*WHAT YOU NEED TO DO:* In how many lines of the data below does the string "qUnion" appear? Reply with the number alone.
>>>
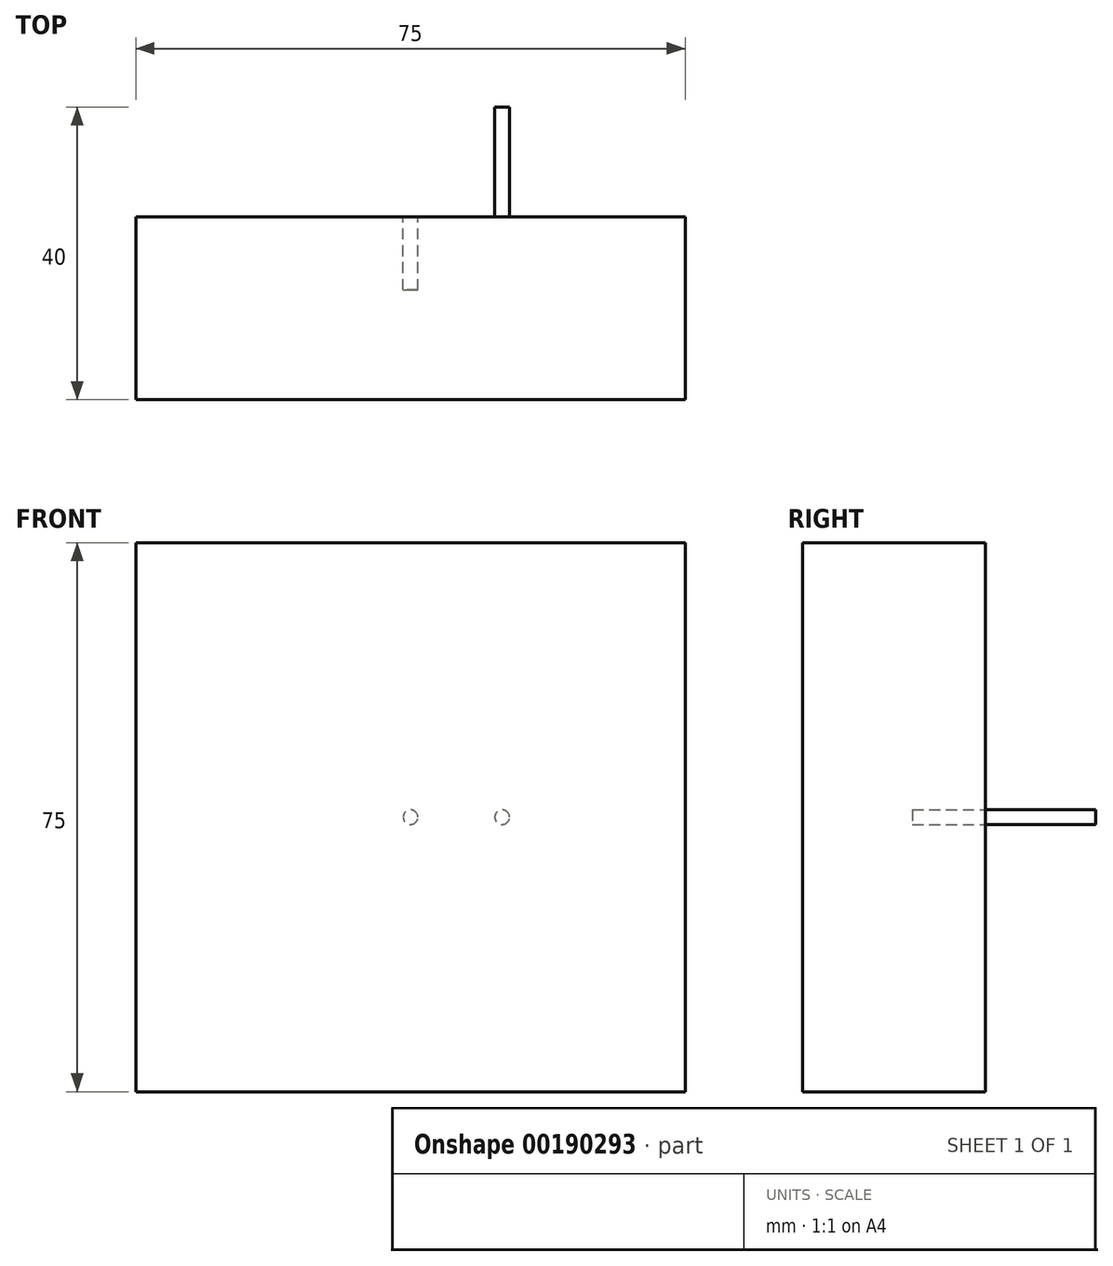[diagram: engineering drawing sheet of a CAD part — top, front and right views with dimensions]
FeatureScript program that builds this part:
annotation { "Feature Type Name" : "Feature", "Feature Type Description" : "" }
export const myFeature = defineFeature(function(context is Context, id is Id, definition is map)
    precondition{}
    {
        {
            var Q0;
            Q0=qCreatedBy(makeId("Front.planeOp"),FACE);
            var sketch = newSketch(context, id + "F0", { "sketchPlane" : qUnion([Q0])});
            skLineSegment(sketch, "E0.bottom", {"start": v(37.5, -37.5) * mm, "end": v(-37.5, -37.5) * mm});
            skLineSegment(sketch, "E0.top", {"start": v(37.5, 37.5) * mm, "end": v(-37.5, 37.5) * mm});
            skLineSegment(sketch, "E0.left", {"start": v(37.5, -37.5) * mm, "end": v(37.5, 37.5) * mm});
            skLineSegment(sketch, "E0.right", {"start": v(-37.5, -37.5) * mm, "end": v(-37.5, 37.5) * mm});
            skPoint(sketch, "E0.middle", {"position": v(0, 0) * mm});
            skSolve(sketch);
        }
        {
            var Q0;
            Q0 = qSketchRegion(id + "F0", true);
            extrude(context, id + "F1", {"entities" : qUnion([Q0]), "depth" : 25 * mm});
        }
        {
            var Q0;
            Q0=makeQuery(id+"F1.opExtrude","CAP_FACE",FACE,{"disambiguationData":[OSD([sQuery(id+"F0.wireOp",EDGE,"E0.bottom"),sQuery(id+"F0.wireOp",EDGE,"E0.top"),sQuery(id+"F0.wireOp",EDGE,"E0.left"),sQuery(id+"F0.wireOp",EDGE,"E0.right")])],"isStart":true});
            var sketch = newSketch(context, id + "F2", { "sketchPlane" : qUnion([Q0])});
            skCircle(sketch, "E1", {"center": v(0, 0) * mm, "radius": 1 * mm});
            skSolve(sketch);
        }
        {
            var Q0;
            Q0 = qSketchRegion(id + "F2", true);
            extrude(context, id + "F3", {"entities" : qUnion([Q0]), "operationType" : NewBodyOperationType.REMOVE, "oppositeDirection" : true, "depth" : 10 * mm});
        }
        {
            var Q0;
            Q0=makeQuery(id+"F1.opExtrude","CAP_FACE",FACE,{"disambiguationData":[OSD([sQuery(id+"F0.wireOp",EDGE,"E0.bottom"),sQuery(id+"F0.wireOp",EDGE,"E0.top"),sQuery(id+"F0.wireOp",EDGE,"E0.left"),sQuery(id+"F0.wireOp",EDGE,"E0.right")])],"isStart":true});
            var sketch = newSketch(context, id + "F4", { "sketchPlane" : qUnion([Q0])});
            skCircle(sketch, "E2", {"center": v(-12.5, 0) * mm, "radius": 1 * mm});
            skSolve(sketch);
        }
        {
            var Q0;
            Q0 = qSketchRegion(id + "F4", true);
            extrude(context, id + "F5", {"entities" : qUnion([Q0]), "operationType" : NewBodyOperationType.ADD, "depth" : 15 * mm});
        }
    });
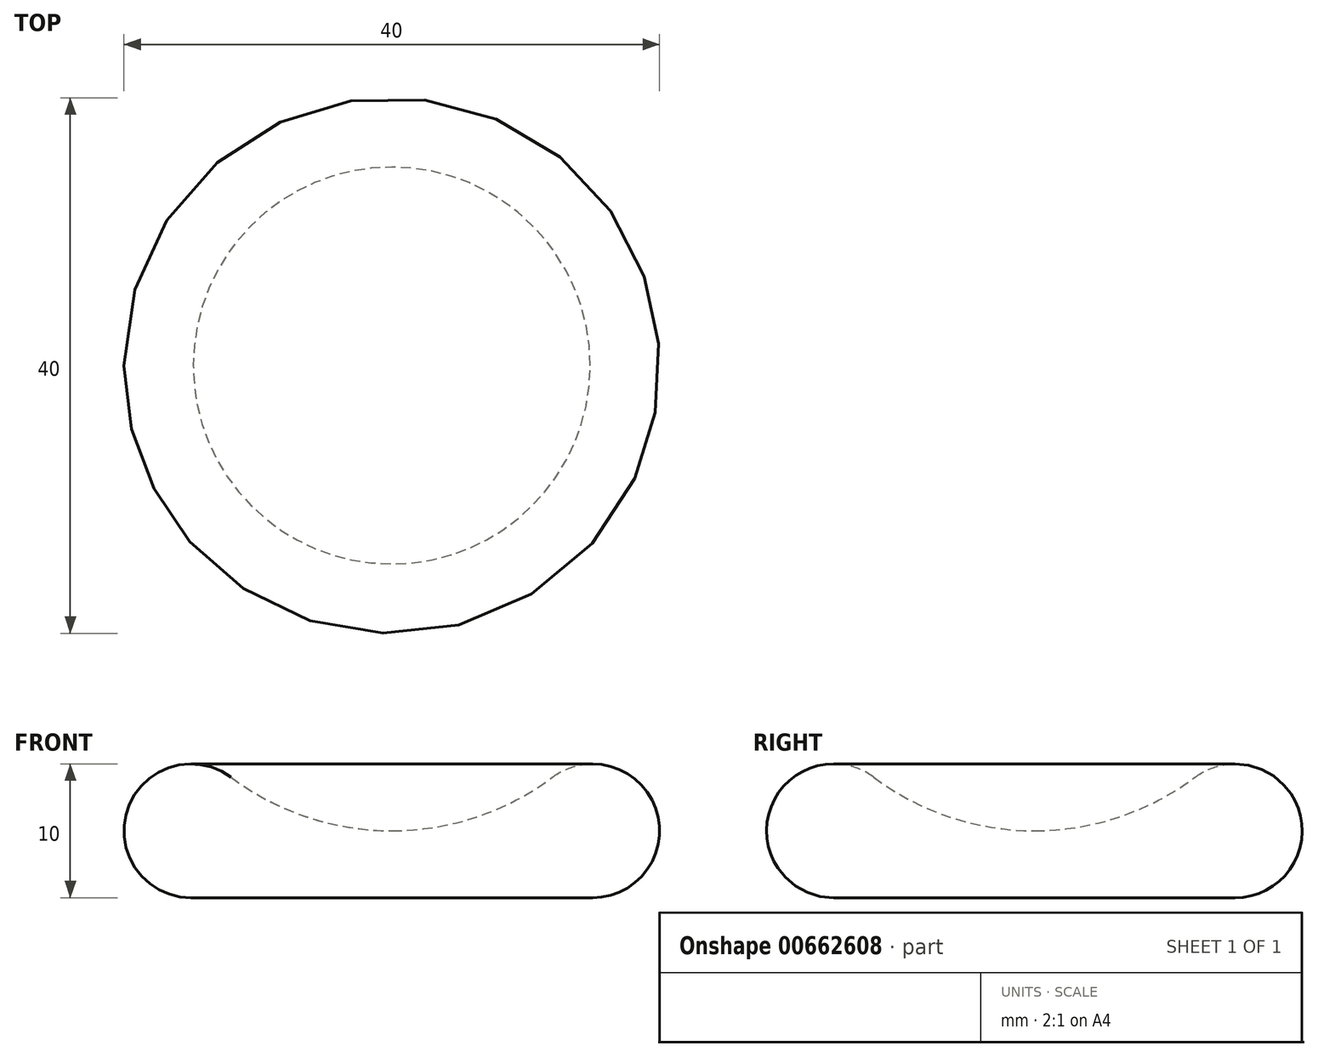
<<<
*OUTPUT BELOW:* 6